Microsoft is releasing Copilot for Security, a generative AI service for cybersecurity tasks, on April 1, 2024. The AI service, powered by GPT-4 and a specialized security model, offers automated assistance with security operations, analysis, and incident response. Integration is set up across Microsoft's own product suite, including Sentinel and Defender XDR, and with third-party services, aiming to streamline cybersecurity workflows. Features include a standalone portal or embedded service, custom promptbooks, company-specific knowledge bases, multilingual support, and detailed usage reporting. Copilot for Security employs a 'pay-as-you-go' model through Microsoft Azure, with billing based on Security Compute Units at an anticipated rate of $4/hour. According to Microsoft, users of Copilot for Security completed tasks 22% faster on average, although for some response tasks, the service slowed down progress due to its load time. The service aims to alleviate the current cybersecurity talent shortage by enabling faster and more efficient security task handling, potentially improving threat detection and response.

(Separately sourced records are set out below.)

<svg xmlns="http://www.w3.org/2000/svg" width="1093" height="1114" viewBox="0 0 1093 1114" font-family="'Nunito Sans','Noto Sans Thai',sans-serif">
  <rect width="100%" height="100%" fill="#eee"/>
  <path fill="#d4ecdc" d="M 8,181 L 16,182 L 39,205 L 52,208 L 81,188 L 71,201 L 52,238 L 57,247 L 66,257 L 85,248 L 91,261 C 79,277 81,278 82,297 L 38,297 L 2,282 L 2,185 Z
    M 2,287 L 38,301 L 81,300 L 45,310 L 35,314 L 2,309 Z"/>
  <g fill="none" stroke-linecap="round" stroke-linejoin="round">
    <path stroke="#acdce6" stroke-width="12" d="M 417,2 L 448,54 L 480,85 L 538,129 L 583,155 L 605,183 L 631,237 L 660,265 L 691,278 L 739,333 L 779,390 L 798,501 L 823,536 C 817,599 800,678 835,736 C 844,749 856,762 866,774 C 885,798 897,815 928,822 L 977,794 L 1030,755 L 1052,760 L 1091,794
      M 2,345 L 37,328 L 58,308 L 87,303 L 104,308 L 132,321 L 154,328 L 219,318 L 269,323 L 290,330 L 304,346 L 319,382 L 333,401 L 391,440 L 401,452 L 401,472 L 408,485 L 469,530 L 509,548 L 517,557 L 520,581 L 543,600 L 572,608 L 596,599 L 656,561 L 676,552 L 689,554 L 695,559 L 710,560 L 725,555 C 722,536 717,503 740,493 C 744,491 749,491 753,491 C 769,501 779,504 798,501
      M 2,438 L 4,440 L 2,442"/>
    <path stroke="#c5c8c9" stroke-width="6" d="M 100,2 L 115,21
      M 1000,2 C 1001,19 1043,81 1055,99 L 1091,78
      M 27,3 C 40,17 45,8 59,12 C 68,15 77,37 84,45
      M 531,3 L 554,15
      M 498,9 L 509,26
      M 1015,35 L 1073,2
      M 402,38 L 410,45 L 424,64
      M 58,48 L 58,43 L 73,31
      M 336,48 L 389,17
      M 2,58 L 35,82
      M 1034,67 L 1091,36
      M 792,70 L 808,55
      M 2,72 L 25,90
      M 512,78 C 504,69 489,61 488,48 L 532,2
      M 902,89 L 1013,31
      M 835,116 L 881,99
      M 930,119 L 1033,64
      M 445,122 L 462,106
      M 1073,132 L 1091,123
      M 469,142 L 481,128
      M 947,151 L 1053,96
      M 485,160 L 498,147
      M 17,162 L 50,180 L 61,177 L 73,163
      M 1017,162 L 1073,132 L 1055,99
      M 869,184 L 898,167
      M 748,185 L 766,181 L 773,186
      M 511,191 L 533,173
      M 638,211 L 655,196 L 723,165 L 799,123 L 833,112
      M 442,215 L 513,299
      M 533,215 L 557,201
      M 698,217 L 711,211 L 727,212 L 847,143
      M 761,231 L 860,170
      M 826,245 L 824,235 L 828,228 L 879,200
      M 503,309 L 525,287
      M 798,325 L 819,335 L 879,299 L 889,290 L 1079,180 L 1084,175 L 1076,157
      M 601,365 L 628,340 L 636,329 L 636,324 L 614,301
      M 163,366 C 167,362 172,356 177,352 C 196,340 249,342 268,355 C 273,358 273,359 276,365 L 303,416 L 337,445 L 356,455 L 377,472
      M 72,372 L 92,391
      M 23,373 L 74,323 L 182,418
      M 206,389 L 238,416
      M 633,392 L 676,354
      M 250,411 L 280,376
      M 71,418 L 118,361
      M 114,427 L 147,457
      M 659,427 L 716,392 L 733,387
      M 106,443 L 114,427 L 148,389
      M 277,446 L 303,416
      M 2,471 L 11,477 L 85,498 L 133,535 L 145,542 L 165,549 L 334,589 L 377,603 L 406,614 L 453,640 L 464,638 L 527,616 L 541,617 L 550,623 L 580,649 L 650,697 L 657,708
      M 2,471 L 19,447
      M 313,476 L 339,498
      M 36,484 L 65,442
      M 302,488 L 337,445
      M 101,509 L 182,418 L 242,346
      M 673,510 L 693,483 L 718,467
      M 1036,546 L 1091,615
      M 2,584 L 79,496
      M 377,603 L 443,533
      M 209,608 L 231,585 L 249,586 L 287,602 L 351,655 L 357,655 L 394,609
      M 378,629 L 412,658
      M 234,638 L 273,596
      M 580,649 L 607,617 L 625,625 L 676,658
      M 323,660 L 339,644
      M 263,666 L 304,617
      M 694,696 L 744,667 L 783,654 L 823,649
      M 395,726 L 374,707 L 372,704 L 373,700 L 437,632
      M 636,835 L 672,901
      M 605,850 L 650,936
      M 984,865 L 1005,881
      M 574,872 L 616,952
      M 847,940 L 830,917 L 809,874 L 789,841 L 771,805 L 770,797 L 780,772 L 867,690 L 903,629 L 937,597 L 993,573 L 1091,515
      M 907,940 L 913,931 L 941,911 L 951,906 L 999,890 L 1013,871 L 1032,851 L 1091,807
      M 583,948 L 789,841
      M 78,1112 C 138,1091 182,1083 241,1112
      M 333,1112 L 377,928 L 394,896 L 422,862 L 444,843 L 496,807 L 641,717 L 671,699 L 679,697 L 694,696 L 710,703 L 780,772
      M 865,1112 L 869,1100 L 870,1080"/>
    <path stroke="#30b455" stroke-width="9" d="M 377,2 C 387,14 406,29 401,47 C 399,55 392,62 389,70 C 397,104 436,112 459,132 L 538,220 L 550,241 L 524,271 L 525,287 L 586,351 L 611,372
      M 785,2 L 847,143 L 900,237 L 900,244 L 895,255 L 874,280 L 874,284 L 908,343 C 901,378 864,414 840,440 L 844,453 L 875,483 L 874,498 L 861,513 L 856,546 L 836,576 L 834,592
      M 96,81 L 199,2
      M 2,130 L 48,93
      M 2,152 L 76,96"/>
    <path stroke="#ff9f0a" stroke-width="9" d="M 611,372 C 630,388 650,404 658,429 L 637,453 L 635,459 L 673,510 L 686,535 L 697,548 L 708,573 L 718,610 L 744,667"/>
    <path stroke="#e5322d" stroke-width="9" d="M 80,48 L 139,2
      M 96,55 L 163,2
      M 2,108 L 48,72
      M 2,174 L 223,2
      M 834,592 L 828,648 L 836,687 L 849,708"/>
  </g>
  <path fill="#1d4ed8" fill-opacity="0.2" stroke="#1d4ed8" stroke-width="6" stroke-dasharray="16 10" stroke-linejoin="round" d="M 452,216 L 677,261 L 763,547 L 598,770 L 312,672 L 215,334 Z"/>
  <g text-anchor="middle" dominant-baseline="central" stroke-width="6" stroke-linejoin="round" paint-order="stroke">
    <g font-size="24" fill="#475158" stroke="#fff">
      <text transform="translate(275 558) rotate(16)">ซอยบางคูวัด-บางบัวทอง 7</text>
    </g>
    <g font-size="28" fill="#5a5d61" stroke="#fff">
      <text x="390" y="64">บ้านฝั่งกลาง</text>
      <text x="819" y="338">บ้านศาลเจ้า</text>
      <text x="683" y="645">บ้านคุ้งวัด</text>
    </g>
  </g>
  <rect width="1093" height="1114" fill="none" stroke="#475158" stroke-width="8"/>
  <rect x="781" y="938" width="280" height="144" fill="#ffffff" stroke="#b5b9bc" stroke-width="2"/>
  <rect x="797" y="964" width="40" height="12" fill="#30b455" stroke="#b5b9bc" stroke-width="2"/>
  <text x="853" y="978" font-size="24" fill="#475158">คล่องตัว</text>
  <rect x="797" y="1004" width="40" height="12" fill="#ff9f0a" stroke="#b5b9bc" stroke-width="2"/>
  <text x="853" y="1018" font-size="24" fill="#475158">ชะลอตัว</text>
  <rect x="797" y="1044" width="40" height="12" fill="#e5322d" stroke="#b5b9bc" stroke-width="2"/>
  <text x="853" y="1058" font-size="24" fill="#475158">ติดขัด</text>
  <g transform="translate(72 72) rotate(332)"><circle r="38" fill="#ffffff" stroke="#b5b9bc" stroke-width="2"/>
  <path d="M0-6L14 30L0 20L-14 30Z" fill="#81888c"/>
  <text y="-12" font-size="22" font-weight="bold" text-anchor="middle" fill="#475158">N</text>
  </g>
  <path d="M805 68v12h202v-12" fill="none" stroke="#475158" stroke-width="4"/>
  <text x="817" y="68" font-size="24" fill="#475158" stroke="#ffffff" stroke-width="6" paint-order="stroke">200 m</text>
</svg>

OPSWAT's latest whitepaper offers insight on the insufficiency of common file upload security tools when used singularly. CEO Benny Czarny emphasizes the importance of a comprehensive, layered cybersecurity strategy to combat evolving malware threats. The paper identifies the limitations of standalone tools including Anti-Malware File Scanning, Web Application Firewalls, and Sandboxing. OPSWAT's MetaDefender Platform integrates multiple layers of security technology, including more than 30 anti-malware engines for near-perfect efficacy rates. Deep Content Disarm and Reconstruction (Deep CDR) and Proactive Data Loss Prevention (DLP) are highlighted as innovative methodologies for preemptive threat neutralization and data protection. The platform also includes an adaptive, emulation-based sandboxing feature that operates with other technologies for a robust defense against sophisticated malware. The whitepaper underscores OPSWAT's continued innovation to address the challenges and needs of protecting critical infrastructure in an ever-changing threat landscape.